Reputation: 1
I'm currently studying concepts related to linearizability and I struggle with going from the linearization points of an implementation to the actual proof of linearizability.
As far as I have understood, once linearization points (LPs) have been specified, one has to prove that for each concurrent execution, the chosen LPs induce an equivalent linearized (sequential) execution, but I don't really understand how to actually do that in practice.
As a toy example, I tried to implemented a (very inefficient) persistent linearizable SET that uses POSIX calls, this would be the python code:
(value
is both the content and the filename for simplicity here)
class LinearizableSetOnDisk:
def __init__(self, directory):
self.directory = directory
os.makedirs(self.directory, exist_ok=True)
def add(self, value):
filepath = os.path.join(self.directory, value)
temp_path = os.path.join(self.directory, ''.join(random.choices(string.ascii_lowercase, k=10)))
with open(temp_path, "w") as temp_file:
temp_file.write(value)
try:
os.rename(temp_path, filepath) # Linearization point
return True
except FileExistsError:
return False
def remove(self, value):
filepath = os.path.join(self.directory, value)
try:
os.unlink(filepath) # Linearization point
return True
except FileNotFoundError :
return False
It seems obviously linearizable because os.rename
and os.unlink
atomically add or remove the value and the OS will impose a total order on these systems calls.
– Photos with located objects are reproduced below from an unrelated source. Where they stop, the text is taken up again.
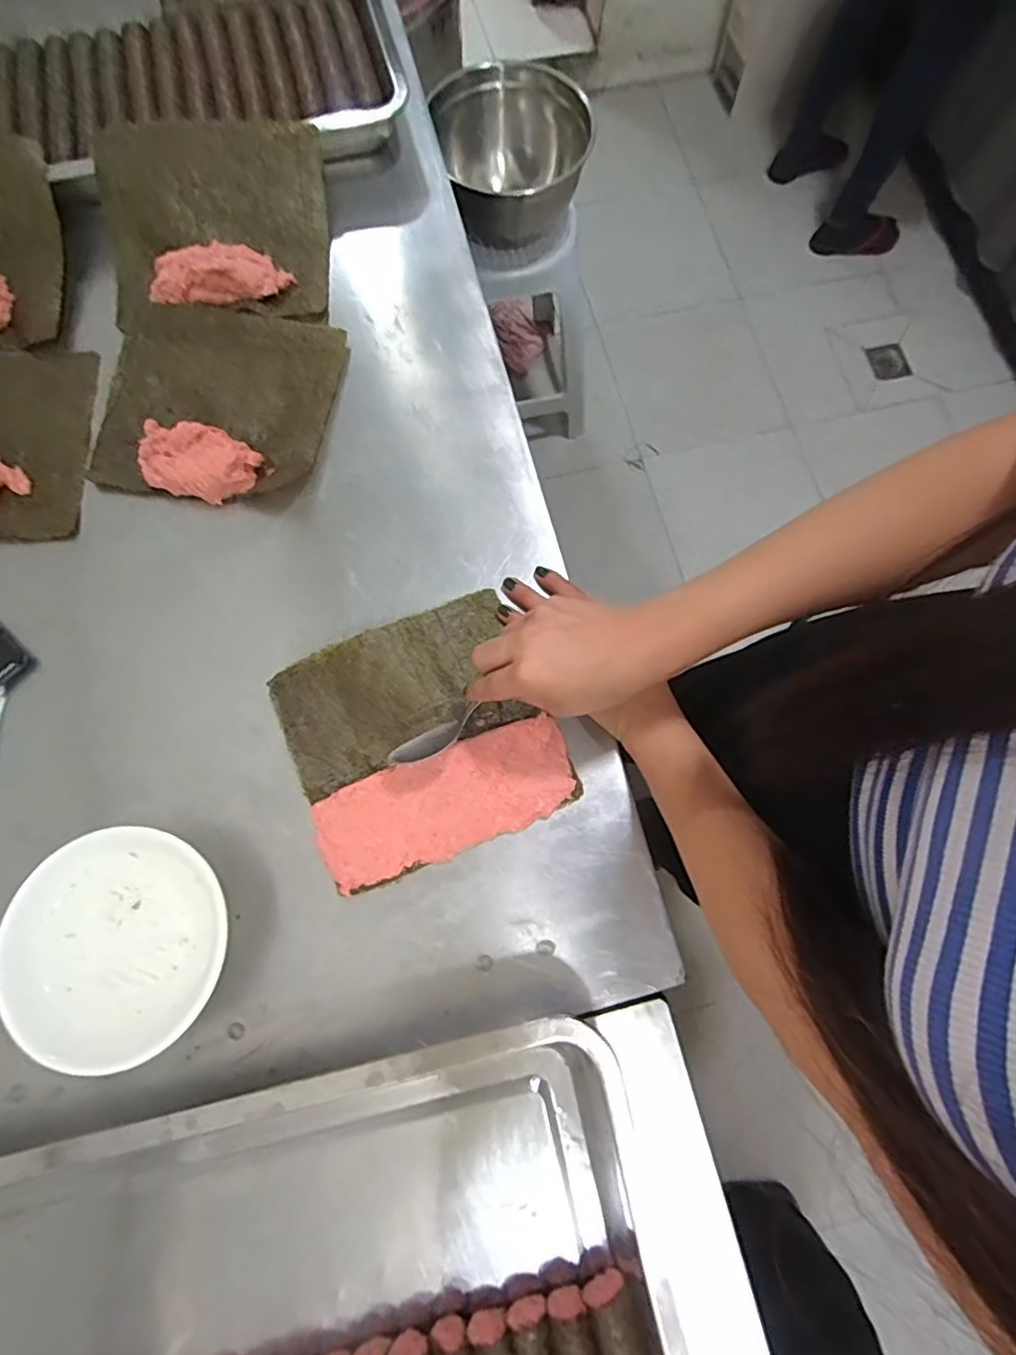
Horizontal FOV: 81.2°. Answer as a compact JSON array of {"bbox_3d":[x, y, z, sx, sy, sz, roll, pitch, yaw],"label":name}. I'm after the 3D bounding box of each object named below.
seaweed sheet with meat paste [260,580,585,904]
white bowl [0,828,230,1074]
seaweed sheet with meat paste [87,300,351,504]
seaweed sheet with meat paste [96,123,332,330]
[{"bbox_3d":[-0.067,0.043,0.458,0.190,0.015,0.183,-22,76,-6],"label":"seaweed sheet with meat paste"},{"bbox_3d":[-0.262,0.177,0.403,0.131,0.055,0.140,0,76,-1],"label":"white bowl"},{"bbox_3d":[-0.259,-0.247,0.518,0.195,0.032,0.188,8,76,1],"label":"seaweed sheet with meat paste"},{"bbox_3d":[-0.276,-0.425,0.549,0.200,0.039,0.176,-2,76,-2],"label":"seaweed sheet with meat paste"}]

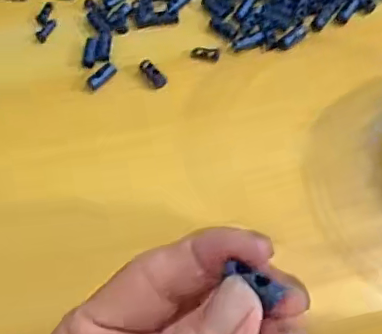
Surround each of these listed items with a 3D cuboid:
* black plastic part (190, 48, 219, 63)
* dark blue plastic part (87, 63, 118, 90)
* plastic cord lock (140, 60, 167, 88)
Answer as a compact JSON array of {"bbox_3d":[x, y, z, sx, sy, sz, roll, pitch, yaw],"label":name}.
[{"bbox_3d":[0.008,-0.068,0.332,0.017,0.004,0.009,7,61,5],"label":"black plastic part"},{"bbox_3d":[-0.051,-0.052,0.323,0.019,0.004,0.006,-40,67,-19],"label":"dark blue plastic part"},{"bbox_3d":[-0.022,-0.054,0.324,0.009,0.005,0.019,-34,65,-16],"label":"plastic cord lock"}]

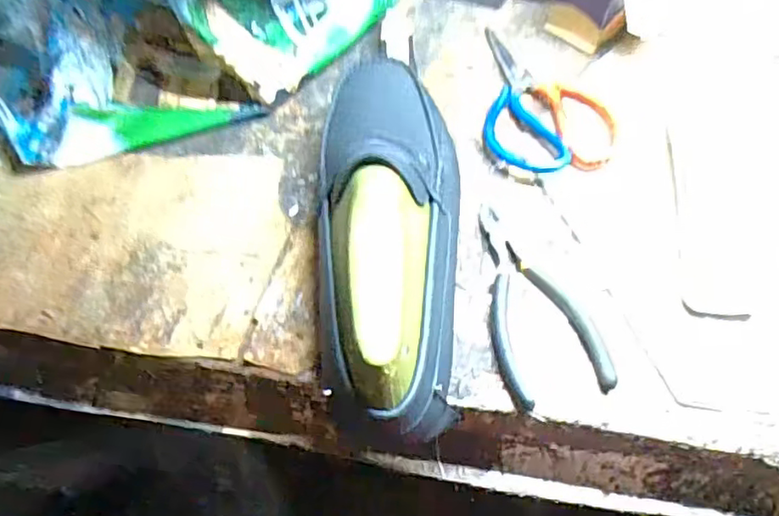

Is it really enough to say that to be sure that this SET implementation would be linearizable ?
I feel that I'm still missing something here...
I've tried to enumerate all cases for example for just two concurrent operations (ADD|ADD, ADD|REMOVE, REMOVE|REMOVE) depending on the current state of the SET (i.e. the value is present or not), but I really don't see how to generalize.